If one moment represents the effect the contract dispute between Union Hospital Health Group and Anthem Blue Cross and Blue Shield has had on our community, it probably came last week at a Vigo County Public Library board meeting.
The library has suffered a terrible year with huge budget cuts that cost jobs and closed all three branches in Terre Haute. Throughout the ordeal, board members were sad but stoic and uncomplaining. Their public stance: You do what you have to do.
Which is what made so powerful the board’s threat the other night to abandon both the insurance provider and the hospital. In a pair each of “hard-ball” letters to Union and Anthem, library board president Nancy Dowell warned the two warring parties that the library was prepared to take its considerable business to another hospital and another health care coverage company.

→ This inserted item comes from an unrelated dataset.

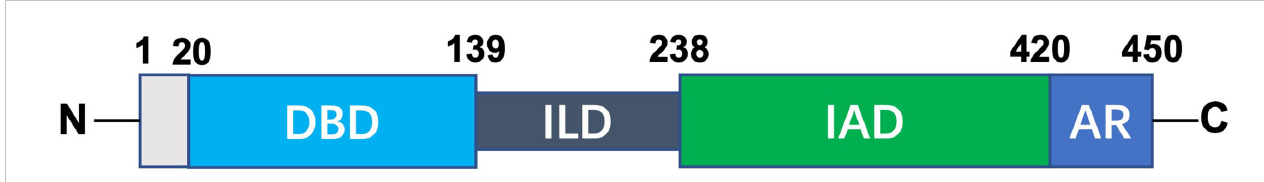
FIGURE 2 Schematic diagram of IRF4 structure. IRF4 consists of three structural domains: a highly conserved N-terminal DNA-binding domain (DBD), a variable C- terminal IRF association domain (IAD) and an intermediate linker domain (ILD). The DBD is characterized by fi ve conserved tryptophans enabling it to form a helix – loop – helix motif that facilitates DNA binding. IAD is a protein – protein interaction domain that mediates the interaction of IRF4 with itself or multiple distinct transcription factors. IAD also contains a C-terminal auto-inhibitory region (AR) which physically interacts with DBD and results in low DNA binding af fi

“I think you ought to re-write it and make it worse,” board member James Brown said of Dowell’s letters, echoing the frustration of thousands of area residents.
Even if Anthem and Union agreed upon a contract today, they have much damage control to perform. For months their inability to come to terms has taken an increasing toll on some 10,000 patient-subscribers in Indiana and Illinois. As if the whole issue of adequate health care coverage isn’t tough enough these days, the Union-Anthem fight has sown extra fear and loathing.
Both sides have lobbed their share of tear gas at one another, with most of it settling on the Union and Anthem customers in the middle. Whatever happens after the July 31 deadline, those health care consumers will rightly feel they have been exploited, and they will resent it.
They and many of their employer co-subscribers will remember all the anxiety-provoking letters and calls they received from the hospital group and the insurer. About 1,000 seniors, especially, will remember being informed by letter that they had about two weeks to figure out some new kind of Anthem Medicare supplemental coverage or confine their non-emergency hospitalizations to facilities in Brazil or Sullivan.
Perhaps the most unfortunate casualty of the prolonged and ugly battle between the hospital and its largest private insurer is Union’s hometown, caretaker image; it has been tarnished, and public enthusiasm for the hospital’s $185-million expansion has been diminished.
Rising high on the Eighth Avenue skyline (and across now-closed Seventh Street), the state-of-the-art medical center is scheduled to open early next year. Will Anthem be at the ribbon cutting? Will any of the company’s thousands of subscribers and employer customers such as the Vigo County School Corp., the City of Terre Haute or the Tribune-Star? Or will everyone be in line at Terre Haute Regional Hospital, which has been an organized class act throughout the Union-Anthem conflict?
In any event, if Union’s executives are planning to feature a few public testimonials at the ceremony, they might want to give the library board a pass.